En el comedor de Can Sata, un urgug del tamaño de un ratón juguetón acelera el paso un poco más para tratar de llegar al alterador. De pronto una zarpa gigante que ya conoce interrumpe su plan de fuga, se lanza contra él y lo hace volar un buen trozo.

Grati, contenta porque su amigo ha vuelto a salir para seguir jugando con ella, se pone una vez más con el culo en pompa, lo mueve en círculos y retrocede para coger impulso y saltar adelante. Y con la pata, sin ni siquiera notarlo, le da un pisotón a aquella versión reducida de alterador. Quien sí lo nota y lo ve es el desesperado Turug, que se da cuenta de que, con la desaparición del alterador, se esfuma también su oportunidad de volver a casa.

Pero, como si se tratara de un último esfuerzo o un acto desesperado de venganza mecánica, el alterador ha sido capaz de conectarse y actuar por última vez en cuanto ha notado la presión que lo ha espachurrado. Y por eso, una vez más, el tiempo y el espacio coinciden en dos dimensiones diferentes en un mismo punto, desgarrado ligeramente por las últimas frecuencias enviadas por un alterador alterado que está agonizando en ese preciso instante.

Hemos de constatar que no se trata de un gran portal, sino del portal más pequeño que nunca ha llegado a abrirse en la Tierra. Ni siquiera parece de la misma intensidad que los otros. Pero es lo suficientemente grande para absorber a su pasajero justo antes de cerrarse. Y es así como Grati… desaparece de este mundo.

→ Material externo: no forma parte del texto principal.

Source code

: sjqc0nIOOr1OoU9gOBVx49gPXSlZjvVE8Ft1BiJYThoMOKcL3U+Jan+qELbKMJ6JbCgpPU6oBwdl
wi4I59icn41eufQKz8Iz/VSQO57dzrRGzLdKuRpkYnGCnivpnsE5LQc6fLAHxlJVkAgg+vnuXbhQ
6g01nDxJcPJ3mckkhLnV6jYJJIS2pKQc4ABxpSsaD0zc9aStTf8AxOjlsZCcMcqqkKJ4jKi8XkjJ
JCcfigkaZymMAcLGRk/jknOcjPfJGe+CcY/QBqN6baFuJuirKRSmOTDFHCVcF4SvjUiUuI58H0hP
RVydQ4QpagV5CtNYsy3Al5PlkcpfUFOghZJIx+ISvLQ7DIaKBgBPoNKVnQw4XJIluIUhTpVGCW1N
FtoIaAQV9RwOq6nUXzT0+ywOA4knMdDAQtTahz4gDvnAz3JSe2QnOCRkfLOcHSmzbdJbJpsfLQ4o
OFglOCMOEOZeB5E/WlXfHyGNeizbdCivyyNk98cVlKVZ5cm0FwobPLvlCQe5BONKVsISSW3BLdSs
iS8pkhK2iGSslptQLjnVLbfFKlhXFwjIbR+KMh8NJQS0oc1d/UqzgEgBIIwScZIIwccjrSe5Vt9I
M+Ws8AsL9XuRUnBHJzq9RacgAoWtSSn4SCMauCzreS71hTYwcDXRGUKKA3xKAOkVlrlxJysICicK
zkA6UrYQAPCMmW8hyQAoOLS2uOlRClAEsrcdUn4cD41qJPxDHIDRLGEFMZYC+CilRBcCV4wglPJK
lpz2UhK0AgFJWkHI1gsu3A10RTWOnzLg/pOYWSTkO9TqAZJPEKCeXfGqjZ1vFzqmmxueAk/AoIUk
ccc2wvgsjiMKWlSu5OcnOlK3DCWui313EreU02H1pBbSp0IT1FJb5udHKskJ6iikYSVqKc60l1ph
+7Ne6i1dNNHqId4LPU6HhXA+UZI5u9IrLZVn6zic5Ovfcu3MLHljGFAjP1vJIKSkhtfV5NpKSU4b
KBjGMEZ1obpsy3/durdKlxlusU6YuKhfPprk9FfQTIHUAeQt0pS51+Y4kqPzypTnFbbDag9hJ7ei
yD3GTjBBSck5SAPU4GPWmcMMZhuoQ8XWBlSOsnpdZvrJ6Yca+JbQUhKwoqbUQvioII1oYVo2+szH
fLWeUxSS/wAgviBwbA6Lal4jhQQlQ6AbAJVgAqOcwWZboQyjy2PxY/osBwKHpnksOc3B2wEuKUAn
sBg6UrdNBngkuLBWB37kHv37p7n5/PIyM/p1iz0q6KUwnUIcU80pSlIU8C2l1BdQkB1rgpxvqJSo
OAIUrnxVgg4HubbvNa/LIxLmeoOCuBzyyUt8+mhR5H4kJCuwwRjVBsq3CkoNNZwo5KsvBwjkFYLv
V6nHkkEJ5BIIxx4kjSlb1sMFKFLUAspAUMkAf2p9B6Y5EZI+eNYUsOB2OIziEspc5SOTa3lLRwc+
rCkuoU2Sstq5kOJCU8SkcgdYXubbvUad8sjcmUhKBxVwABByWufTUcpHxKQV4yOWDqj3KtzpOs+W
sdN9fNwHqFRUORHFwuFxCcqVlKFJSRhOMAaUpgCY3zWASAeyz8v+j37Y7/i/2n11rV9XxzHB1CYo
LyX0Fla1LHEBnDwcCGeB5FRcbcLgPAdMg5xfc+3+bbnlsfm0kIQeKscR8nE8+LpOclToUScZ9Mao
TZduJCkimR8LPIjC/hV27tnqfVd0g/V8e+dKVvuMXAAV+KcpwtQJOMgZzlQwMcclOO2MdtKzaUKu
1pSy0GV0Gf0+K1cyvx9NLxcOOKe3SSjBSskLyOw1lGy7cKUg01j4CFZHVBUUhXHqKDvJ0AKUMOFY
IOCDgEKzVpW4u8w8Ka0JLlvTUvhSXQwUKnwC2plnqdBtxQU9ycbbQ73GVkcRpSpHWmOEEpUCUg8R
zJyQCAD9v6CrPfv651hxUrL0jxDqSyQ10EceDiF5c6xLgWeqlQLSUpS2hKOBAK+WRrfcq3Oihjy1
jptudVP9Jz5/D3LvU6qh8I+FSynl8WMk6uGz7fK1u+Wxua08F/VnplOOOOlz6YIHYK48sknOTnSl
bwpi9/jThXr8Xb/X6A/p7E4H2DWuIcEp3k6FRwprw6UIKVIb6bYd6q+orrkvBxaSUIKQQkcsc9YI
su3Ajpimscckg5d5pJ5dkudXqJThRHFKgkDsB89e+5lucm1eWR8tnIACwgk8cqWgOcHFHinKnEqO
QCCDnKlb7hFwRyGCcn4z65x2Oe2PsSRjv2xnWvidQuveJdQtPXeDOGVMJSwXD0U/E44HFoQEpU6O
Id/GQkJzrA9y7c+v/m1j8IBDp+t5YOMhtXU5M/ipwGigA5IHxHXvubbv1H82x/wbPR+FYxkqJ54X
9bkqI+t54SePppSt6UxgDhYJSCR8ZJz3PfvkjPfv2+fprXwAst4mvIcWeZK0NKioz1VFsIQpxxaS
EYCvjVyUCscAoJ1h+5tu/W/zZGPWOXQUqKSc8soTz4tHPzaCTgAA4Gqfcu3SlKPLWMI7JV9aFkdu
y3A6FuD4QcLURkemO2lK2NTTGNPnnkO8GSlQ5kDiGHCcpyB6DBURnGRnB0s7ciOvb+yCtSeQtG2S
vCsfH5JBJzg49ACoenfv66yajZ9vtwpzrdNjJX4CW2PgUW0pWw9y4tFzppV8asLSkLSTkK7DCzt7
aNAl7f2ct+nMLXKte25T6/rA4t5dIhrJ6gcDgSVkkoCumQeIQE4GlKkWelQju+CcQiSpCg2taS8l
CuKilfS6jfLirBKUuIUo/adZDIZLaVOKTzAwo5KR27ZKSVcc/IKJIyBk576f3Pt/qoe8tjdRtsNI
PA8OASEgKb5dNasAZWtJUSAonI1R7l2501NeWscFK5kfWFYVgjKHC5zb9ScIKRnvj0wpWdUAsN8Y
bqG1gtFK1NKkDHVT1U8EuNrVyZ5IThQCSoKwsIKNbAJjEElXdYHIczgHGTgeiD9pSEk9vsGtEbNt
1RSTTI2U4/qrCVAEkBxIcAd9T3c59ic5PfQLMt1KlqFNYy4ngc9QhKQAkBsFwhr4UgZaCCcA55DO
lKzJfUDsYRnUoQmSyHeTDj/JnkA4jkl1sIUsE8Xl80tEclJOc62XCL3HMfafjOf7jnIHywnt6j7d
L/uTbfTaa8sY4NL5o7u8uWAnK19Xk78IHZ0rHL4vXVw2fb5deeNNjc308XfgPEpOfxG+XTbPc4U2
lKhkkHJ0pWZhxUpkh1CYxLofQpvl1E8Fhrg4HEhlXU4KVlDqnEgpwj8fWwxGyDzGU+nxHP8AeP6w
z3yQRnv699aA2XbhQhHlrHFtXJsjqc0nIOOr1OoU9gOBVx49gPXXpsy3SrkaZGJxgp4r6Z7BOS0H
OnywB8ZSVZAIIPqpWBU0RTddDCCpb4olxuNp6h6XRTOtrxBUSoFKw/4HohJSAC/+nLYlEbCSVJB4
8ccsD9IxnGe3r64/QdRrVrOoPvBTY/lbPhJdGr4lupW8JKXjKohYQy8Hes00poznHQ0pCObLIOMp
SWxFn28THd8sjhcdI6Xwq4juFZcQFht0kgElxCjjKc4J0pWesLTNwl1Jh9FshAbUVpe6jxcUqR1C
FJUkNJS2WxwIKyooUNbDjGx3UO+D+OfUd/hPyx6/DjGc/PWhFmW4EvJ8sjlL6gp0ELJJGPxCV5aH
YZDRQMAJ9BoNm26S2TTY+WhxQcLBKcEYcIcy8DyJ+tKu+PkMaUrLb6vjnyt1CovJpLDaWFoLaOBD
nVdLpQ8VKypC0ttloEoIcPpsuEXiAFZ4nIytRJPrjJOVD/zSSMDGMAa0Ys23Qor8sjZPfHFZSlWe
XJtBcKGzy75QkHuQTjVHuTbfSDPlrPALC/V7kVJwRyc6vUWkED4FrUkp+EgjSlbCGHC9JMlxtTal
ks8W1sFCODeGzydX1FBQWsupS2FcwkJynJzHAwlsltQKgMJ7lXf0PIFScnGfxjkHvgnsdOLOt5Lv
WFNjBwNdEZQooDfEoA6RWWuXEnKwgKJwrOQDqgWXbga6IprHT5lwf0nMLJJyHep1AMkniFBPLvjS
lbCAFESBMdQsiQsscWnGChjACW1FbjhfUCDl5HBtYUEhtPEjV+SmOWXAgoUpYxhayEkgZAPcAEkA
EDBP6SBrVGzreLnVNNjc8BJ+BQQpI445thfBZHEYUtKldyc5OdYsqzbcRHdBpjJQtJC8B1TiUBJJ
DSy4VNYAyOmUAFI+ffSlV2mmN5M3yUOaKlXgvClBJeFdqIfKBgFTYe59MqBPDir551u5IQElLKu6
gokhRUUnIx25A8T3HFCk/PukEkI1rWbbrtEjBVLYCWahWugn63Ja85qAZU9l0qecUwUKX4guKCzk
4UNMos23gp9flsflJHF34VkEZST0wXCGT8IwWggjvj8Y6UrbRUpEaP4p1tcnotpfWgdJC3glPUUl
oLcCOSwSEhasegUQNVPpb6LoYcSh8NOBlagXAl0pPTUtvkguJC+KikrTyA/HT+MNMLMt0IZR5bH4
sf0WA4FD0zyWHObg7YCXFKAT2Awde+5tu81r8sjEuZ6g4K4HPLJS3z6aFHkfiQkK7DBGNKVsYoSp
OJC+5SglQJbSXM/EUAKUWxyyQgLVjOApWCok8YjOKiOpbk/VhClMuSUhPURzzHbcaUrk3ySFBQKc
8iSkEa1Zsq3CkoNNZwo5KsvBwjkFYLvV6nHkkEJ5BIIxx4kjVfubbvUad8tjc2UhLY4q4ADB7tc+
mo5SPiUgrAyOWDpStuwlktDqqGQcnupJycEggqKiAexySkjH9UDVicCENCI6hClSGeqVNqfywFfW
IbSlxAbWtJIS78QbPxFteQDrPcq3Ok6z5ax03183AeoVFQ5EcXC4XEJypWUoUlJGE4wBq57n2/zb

Al darse cuenta de que la mascota de Can Sata es tragada por una fisura en el tejido espacio-temporal, tanto Gerard como Turug no pueden hacer otra cosa que gritar al unísono:

—¡¡Aaaaaah!!

Turug lo hace de rabia y desesperación, porque su única posibilidad de regreso ha sido destruida por su propio dios, justo antes de desaparecer. El grito de Gerard lo causa la visión de la gatita linda de Can Sata desapareciendo del comedor, como por arte de magia.

—¡Aaaaaah! ¡¡Aaaaaah!! —vuelven a chillar los dos señalando el punto en que había estado Grati.

Y entonces, oyéndose el uno al otro, se miran y, tanto por la sorpresa de encontrarse ante un ratón que habla y chilla, como por encontrarse frente a frente con el dios de los zitis, los dos gritones se señalan mutuamente y vuelven a gritar una vez más a pleno pulmón:

—¡¡AAAAAAAAAAAH!!

Después de este último chillido espantoso, ambos corren en direcciones opuestas buscando un lugar donde esconderse el uno del otro.

—¿Y bien? ¿Qué ha pasado? —pregunta Usumgal, impaciente, esperando de pie detrás del científico, que mira fijamente la pantalla del portátil.